Physical Activity: Move to Improve
Exercise is a powerful tool for enhancing mood. It stimulates the release of endorphins, often referred to as "feel-good" hormones, while simultaneously reducing stress hormones like cortisol. Regular physical activity not only combats feelings of anxiety but also promotes overall emotional resilience. Incorporating movement into our daily routines can significantly impact our mental health.
Social Interaction: The Power of Connection
Human beings are inherently social creatures. Social interactions trigger the release of oxytocin, a hormone that fosters feelings of connection and well-being. In contrast, modern society often encourages isolation through technology and sedentary lifestyles.
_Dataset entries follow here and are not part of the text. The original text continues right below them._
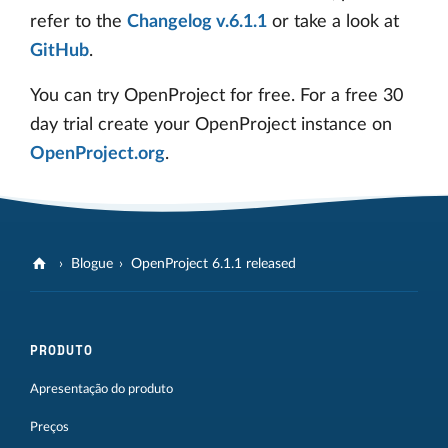
refer to the
Changelog v.6.1.1
or take a look at
GitHub
.
You can try OpenProject for free. For a free 30
day trial create your OpenProject instance on
OpenProject.org
.
Blogue
OpenProject 6.1.1 released
PRODUTO
Apresentação do produto
Preços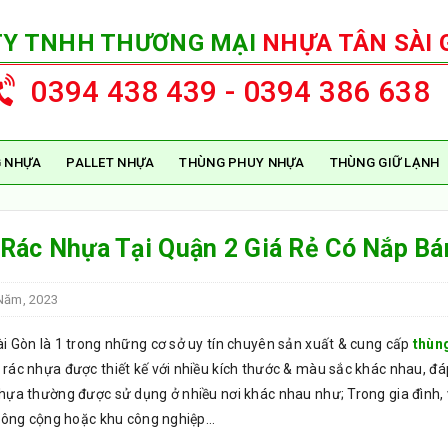
TY TNHH THƯƠNG MẠI
NHỰA TÂN SÀI 
0394 438 439 - 0394 386 638
 NHỰA
PALLET NHỰA
THÙNG PHUY NHỰA
THÙNG GIỮ LẠNH
Rác Nhựa Tại Quận 2 Giá Rẻ Có Nắp Bá
Năm, 2023
i Gòn là 1 trong những cơ sở uy tín chuyên sản xuất & cung cấp
thùng
rác nhựa được thiết kế với nhiều kích thước & màu sắc khác nhau, đ
hựa thường được sử dụng ở nhiều nơi khác nhau như; Trong gia đình, 
 công cộng hoặc khu công nghiệp…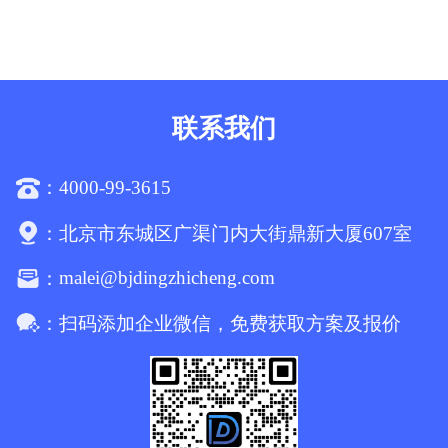
联系我们
4000-99-3615
：
：
北京市东城区广渠门内大街鼎新大厦607室
malei@bjdingzhicheng.com
：
：
扫码添加企业微信，免费获取方案及报价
Re-establishing meaningful connections—whether through friendships, family, or community—can enhance our emotional health and provide essential support.
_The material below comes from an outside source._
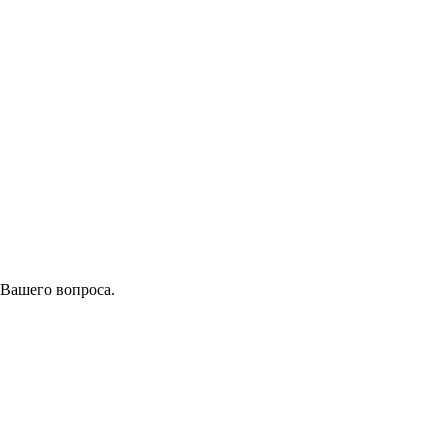
 Вашего вопроса.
The real challenge lies not in the individual components of nutrition, sleep, activity, and social interaction, but in how modern society has altered our engagement with these behaviors. Historically, our ancestors thrived on natural rhythms—hunting, gathering, and socializing in tight-knit communities. Today, however, these essential behaviors have become optional tasks, often neglected in favor of convenience and sedentary entertainment. We use to naturally incorporate these activities into every day life, now we have to actively seek them out. We have to avoid screen time, go to the gym to get exercise, choose cooking over convenience, and sleep is impacted by superficial light, energy drinks, and increased anxiety. The rise of fast food, screen time, and lifestyle conveniences has shifted our daily priorities, impacting our physical and mental health. To regain balance, we must consciously reintroduce these vital components into our lives. By prioritizing nutritious foods, quality sleep, regular exercise, and genuine social connections, we can reclaim our innate ability to thrive emotionally and mentally.
Conclusion
In a world that often promotes shortcuts and isolation, understanding the significance of nutrition, sleep, physical activity, and social interaction is crucial. We also have to understand that we have an animal nature and a human nature, and they are at odds with one another in many scenarios, which often creates feelings of guilt and shame and leads to negative coping behaviors. We must continue to work towards integrating these two existences to become more harmonious, with compassion, education, and action.